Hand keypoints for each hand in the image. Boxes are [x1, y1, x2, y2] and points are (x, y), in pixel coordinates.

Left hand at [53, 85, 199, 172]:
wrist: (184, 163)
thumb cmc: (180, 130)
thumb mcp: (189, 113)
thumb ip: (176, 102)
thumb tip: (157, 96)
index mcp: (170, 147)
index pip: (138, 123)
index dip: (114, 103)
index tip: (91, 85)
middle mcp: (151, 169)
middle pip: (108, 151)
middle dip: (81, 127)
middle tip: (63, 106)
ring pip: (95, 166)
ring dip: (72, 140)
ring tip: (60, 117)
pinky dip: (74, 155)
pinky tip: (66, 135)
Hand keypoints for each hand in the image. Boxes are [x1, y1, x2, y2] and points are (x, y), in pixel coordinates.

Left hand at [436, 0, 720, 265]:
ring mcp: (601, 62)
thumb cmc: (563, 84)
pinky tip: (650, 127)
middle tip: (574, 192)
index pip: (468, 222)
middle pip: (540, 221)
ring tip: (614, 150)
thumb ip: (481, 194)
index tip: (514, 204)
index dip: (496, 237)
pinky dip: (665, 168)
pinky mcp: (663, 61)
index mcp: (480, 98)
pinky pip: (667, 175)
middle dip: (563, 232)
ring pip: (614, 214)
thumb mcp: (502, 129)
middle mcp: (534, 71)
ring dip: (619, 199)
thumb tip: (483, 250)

========

# What you need to do
Wherever the word "middle" turns up in the records, copy out the line it is on.

# Solution
middle mcp: (151, 169)
middle pip: (108, 151)
middle dip: (81, 127)
middle tip: (63, 106)
middle tip: (574, 192)
middle pip: (540, 221)
middle dip: (563, 232)
middle mcp: (534, 71)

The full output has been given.